Division of Metabolic Diseases, Department of Pediatric Specialties, Ospedale Pediatrico Bambino Gesù IRCCS, Roma, Italy.
Front Surg. 2023 Jan 30;9:1085238. doi: 10.3389/fsurg.2022.1085238. eCollection 2022.
In focal congenital hyperinsulinism (CHI), surgery is the gold standard of treatment, even for lesions localized in the head of the pancreas. We report the video of the pylorus-preserving pancreatoduodenectomy performed in a five-month-old child with focal CHI.

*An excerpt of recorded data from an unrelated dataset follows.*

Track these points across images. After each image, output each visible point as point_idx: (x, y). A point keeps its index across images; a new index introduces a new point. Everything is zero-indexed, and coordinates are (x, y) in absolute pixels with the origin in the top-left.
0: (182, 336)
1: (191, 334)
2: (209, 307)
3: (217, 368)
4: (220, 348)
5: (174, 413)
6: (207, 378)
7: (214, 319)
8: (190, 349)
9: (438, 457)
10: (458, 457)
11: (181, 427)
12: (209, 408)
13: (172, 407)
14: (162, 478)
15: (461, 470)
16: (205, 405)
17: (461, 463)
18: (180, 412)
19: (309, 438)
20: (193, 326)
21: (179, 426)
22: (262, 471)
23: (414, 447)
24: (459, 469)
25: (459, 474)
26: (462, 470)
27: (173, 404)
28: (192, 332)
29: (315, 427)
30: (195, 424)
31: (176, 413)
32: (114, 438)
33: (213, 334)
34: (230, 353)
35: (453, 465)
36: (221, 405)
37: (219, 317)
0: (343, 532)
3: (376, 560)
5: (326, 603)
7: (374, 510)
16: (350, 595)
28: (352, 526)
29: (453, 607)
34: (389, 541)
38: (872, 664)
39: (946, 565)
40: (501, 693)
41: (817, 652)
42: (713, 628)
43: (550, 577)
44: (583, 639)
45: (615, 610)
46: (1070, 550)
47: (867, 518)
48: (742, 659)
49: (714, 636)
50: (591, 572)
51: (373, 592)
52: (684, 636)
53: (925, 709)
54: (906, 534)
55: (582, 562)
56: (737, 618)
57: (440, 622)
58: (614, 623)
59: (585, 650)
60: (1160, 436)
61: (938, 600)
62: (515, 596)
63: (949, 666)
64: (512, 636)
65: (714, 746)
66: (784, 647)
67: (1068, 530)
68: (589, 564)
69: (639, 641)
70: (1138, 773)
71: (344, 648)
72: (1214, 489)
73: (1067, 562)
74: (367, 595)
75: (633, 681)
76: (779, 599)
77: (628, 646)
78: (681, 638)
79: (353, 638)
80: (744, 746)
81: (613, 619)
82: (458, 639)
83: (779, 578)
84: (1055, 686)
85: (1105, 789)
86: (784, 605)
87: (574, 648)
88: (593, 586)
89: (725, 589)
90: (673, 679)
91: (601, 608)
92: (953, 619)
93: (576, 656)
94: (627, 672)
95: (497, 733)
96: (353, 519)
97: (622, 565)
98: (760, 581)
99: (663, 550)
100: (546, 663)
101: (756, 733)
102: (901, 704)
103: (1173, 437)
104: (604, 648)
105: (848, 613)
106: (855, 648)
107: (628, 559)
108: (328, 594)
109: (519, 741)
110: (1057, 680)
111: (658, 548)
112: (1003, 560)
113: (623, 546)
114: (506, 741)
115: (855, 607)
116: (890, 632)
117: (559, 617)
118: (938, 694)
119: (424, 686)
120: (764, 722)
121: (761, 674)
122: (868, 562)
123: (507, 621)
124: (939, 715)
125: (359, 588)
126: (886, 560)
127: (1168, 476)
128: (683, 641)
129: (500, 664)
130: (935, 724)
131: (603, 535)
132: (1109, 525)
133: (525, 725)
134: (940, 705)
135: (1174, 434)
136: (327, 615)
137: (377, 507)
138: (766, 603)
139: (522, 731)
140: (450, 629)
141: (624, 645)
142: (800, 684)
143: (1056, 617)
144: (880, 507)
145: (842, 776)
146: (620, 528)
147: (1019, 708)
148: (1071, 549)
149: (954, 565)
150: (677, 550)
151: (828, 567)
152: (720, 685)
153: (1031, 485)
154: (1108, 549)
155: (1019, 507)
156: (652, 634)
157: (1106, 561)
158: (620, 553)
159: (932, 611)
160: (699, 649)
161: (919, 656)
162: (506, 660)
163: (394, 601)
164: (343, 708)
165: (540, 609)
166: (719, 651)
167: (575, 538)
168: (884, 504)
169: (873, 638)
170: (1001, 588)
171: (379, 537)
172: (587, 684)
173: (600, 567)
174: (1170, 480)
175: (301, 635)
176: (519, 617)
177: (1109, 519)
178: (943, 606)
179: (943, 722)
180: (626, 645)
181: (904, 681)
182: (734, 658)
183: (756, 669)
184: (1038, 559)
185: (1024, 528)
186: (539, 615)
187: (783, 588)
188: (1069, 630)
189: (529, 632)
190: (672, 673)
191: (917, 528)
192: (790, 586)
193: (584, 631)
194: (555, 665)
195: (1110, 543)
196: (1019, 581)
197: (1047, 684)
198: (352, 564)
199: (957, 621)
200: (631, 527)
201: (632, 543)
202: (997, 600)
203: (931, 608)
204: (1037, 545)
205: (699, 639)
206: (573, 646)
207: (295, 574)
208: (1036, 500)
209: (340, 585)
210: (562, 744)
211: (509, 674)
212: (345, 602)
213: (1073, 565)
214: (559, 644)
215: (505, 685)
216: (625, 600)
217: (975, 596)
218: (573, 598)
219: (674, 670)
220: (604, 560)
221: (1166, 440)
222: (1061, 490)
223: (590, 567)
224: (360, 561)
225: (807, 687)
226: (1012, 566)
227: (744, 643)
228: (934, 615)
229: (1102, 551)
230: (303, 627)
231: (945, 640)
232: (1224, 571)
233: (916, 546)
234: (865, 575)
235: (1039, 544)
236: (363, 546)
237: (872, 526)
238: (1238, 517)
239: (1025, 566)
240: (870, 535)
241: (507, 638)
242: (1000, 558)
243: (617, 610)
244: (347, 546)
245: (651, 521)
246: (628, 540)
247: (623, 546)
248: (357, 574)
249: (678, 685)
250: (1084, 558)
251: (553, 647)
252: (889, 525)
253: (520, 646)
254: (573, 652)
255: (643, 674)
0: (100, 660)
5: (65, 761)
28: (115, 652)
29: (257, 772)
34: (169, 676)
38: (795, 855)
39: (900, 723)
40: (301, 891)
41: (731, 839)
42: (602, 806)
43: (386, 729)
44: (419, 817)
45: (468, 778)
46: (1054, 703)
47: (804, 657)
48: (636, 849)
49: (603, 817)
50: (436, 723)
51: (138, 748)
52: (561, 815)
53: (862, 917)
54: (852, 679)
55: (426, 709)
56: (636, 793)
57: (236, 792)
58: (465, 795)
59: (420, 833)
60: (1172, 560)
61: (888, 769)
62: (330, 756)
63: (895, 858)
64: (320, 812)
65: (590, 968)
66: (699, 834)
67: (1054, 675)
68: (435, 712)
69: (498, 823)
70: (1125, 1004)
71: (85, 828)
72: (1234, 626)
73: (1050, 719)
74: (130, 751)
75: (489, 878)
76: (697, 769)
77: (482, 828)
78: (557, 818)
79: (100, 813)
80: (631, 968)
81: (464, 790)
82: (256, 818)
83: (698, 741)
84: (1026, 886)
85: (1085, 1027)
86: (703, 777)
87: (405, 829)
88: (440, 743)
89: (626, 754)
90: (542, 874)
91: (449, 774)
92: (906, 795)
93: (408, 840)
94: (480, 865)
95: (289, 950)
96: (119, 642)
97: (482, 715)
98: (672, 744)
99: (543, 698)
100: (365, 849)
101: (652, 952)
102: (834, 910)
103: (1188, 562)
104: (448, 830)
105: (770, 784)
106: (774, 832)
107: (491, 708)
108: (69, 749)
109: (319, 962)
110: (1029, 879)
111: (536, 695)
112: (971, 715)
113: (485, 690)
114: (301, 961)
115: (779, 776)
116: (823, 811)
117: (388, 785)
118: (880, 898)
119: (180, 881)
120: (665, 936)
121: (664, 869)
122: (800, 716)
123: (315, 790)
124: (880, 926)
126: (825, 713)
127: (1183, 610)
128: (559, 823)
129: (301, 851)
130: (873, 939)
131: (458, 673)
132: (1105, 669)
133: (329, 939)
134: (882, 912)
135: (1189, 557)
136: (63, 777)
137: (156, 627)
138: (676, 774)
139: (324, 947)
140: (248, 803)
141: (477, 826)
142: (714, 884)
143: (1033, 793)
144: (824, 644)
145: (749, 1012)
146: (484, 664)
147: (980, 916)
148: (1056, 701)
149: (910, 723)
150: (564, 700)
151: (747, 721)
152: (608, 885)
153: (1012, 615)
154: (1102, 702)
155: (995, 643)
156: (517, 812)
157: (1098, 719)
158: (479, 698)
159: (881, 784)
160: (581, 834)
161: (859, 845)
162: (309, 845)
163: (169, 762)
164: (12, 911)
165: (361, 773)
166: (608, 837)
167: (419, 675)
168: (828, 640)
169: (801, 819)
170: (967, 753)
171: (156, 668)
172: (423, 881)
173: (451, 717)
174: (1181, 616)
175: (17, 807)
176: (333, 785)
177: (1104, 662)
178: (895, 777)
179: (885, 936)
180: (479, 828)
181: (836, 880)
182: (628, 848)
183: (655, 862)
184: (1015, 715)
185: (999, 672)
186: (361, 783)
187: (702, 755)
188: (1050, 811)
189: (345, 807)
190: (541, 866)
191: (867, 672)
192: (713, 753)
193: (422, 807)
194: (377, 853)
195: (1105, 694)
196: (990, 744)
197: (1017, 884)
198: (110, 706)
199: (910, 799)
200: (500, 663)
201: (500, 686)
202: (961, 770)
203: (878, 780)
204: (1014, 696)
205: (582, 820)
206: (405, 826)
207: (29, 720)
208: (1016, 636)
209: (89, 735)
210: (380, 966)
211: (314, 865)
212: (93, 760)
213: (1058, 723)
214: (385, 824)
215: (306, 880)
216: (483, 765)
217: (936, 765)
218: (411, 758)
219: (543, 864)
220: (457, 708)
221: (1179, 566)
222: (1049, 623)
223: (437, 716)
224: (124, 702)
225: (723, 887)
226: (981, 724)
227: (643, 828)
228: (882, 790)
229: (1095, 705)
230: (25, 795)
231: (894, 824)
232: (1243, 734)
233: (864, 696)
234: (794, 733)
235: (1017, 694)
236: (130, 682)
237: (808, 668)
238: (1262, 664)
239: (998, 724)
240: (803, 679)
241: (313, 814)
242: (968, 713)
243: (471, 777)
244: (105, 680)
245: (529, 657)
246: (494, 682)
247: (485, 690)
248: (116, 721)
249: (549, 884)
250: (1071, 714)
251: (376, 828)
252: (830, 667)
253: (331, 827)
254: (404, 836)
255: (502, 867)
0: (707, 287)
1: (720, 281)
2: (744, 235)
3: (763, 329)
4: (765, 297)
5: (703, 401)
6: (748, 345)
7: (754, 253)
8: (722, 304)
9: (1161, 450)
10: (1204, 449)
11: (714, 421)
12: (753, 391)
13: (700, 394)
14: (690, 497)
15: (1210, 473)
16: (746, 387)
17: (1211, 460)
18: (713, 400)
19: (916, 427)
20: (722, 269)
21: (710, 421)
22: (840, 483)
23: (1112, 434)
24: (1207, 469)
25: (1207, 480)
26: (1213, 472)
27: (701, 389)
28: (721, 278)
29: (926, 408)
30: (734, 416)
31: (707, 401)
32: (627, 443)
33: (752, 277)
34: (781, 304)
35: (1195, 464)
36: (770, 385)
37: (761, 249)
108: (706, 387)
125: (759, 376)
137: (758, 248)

Baby was placed in the supine position with both arms outstretched to the up. After transverse supraumbilical incision and mobilization of ascending and transverse colon, exploration and multiple biopsies of the tail and the body of the pancreas ruled out multifocality. Pylorus-preserving pancreatoduodenectomy was performed according to the following steps: extended Kocher maneuver, followed by retrograde cholecystectomy and common bile duct isolation; division of the gastroduodenal artery and of the gastrocolic ligament; division of the duodenum, Treitz ligament and jejunum; transection of the pancreatic body. The reconstructive time was with: pancreato-jejunostomy; hepaticojejunostomy; pilorus-preserving antecolic duodeno-jejunostomy. The anastomoses were accomplished with synthetic absorbable monofilament sutures; two drains were placed close to the biliary and pancreatic anastomoses and to the intestinal anastomosis, respectively. Total operative time was 6 h, with no blood loss and/or intra-operative complications, immediate normalization of blood glucose levels and discharge from surgical ward 19 days after surgery.
Surgical treatment of medical unresponsive focal forms of CHI is feasible in very small children: it is mandatory to refer the baby to a high-volume centre for a multidisciplinary management involving hepato-bilio-pancreatic surgeons and experts in metabolic disease.
在局灶性先天性高胰岛素血症(CHI)中,手术是治疗的金标准,即使对于位于胰头的病变也是如此。我们报告了一名5个月大患有局灶性CHI的儿童接受保留幽门胰十二指肠切除术的手术视频。
患儿仰卧位,双臂向上伸展。经脐上横切口并游离升结肠和横结肠后,对胰腺尾部和体部进行探查及多处活检以排除多灶性病变。保留幽门胰十二指肠切除术按以下步骤进行:扩大Kocher手法,随后逆行胆囊切除术及分离胆总管;切断胃十二指肠动脉和胃结肠韧带;切断十二指肠、Treitz韧带和空肠;横断胰体。重建步骤为:胰空肠吻合术;肝空肠吻合术;保留幽门结肠前十二指肠空肠吻合术。吻合口用合成可吸收单丝缝线完成;分别在胆管和胰管吻合口及肠吻合口附近放置两根引流管。总手术时间为6小时,无失血和/或术中并发症,血糖水平立即恢复正常,术后19天从外科病房出院。
对于药物治疗无效的局灶性CHI患儿,手术治疗是可行的:必须将患儿转诊至大型中心,由肝胆胰外科医生和代谢疾病专家进行多学科管理。